(Activity) Reproduce the passage on the balance of power and diplomacy among states word for word, starting at "In an anarchic" and ending at "system (Watson, 1982).".

Historically and politically, a few scholars argued that the balance of power is not a written law, yet, over the past three centuries it has been championed as closely as the laws of nature (van Loon, 1968). Thus, the natural obligations of states were first to preserve and then to discipline themselves; and second, to assist each other in fulfilling these primary duties that each state owed itself, e.g., commerce with each other and scientific and cultural exchange, too. Finally, states were obliged to help each other to advance more accommodating communities, so long as this did not conflict with their own primary duties to themselves.

In an anarchic world system then and nowadays, it is necessary to formalize an enlightened notion that an effective multilateral diplomacy within a state-system required more than the chance of coexistence with a plurality of independent states of varied interests. Over the past centuries, sustained dialogues developed and flourished between groups of states in a circumscribed geographical area and with a history of close contacts. Their identity was determined by membership of, or close contact with, a common civilization. Diplomacy among states was conducted, and the pursuit of their separate interests was mediated, in terms of legitimacy, honor, morality and prudence which prevailed in Europe. Even war between them was not indiscriminate violence: it was regulated by the rules of the system (Watson, 1982).

(Data segment)
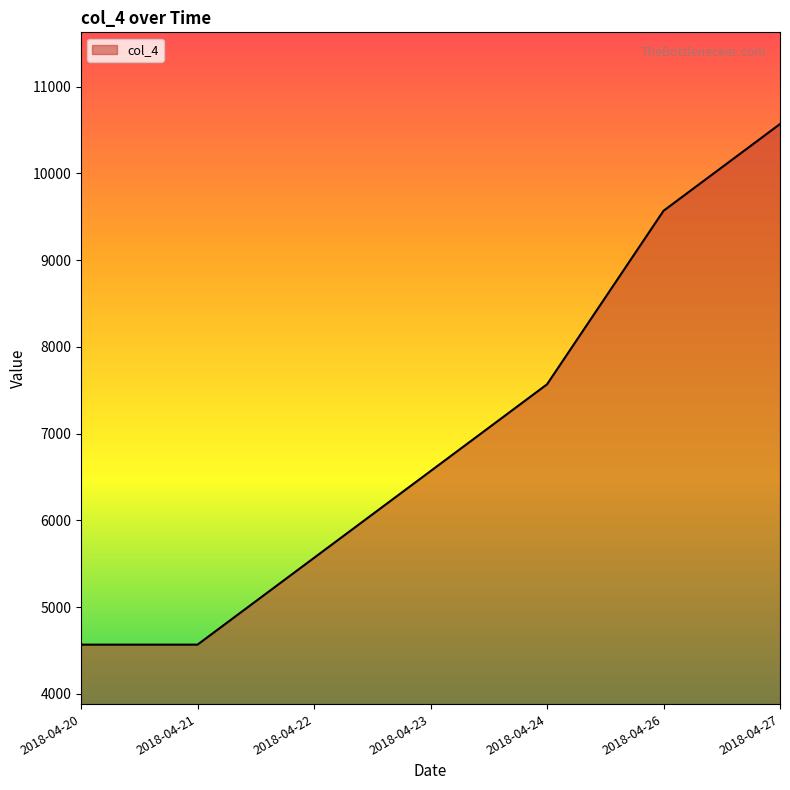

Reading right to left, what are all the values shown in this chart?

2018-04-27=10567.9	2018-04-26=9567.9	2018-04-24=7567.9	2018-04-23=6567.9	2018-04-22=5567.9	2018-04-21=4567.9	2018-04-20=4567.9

(Solution to the problem)
In an anarchic world system then and nowadays, it is necessary to formalize an enlightened notion that an effective multilateral diplomacy within a state-system required more than the chance of coexistence with a plurality of independent states of varied interests. Over the past centuries, sustained dialogues developed and flourished between groups of states in a circumscribed geographical area and with a history of close contacts. Their identity was determined by membership of, or close contact with, a common civilization. Diplomacy among states was conducted, and the pursuit of their separate interests was mediated, in terms of legitimacy, honor, morality and prudence which prevailed in Europe. Even war between them was not indiscriminate violence: it was regulated by the rules of the system (Watson, 1982).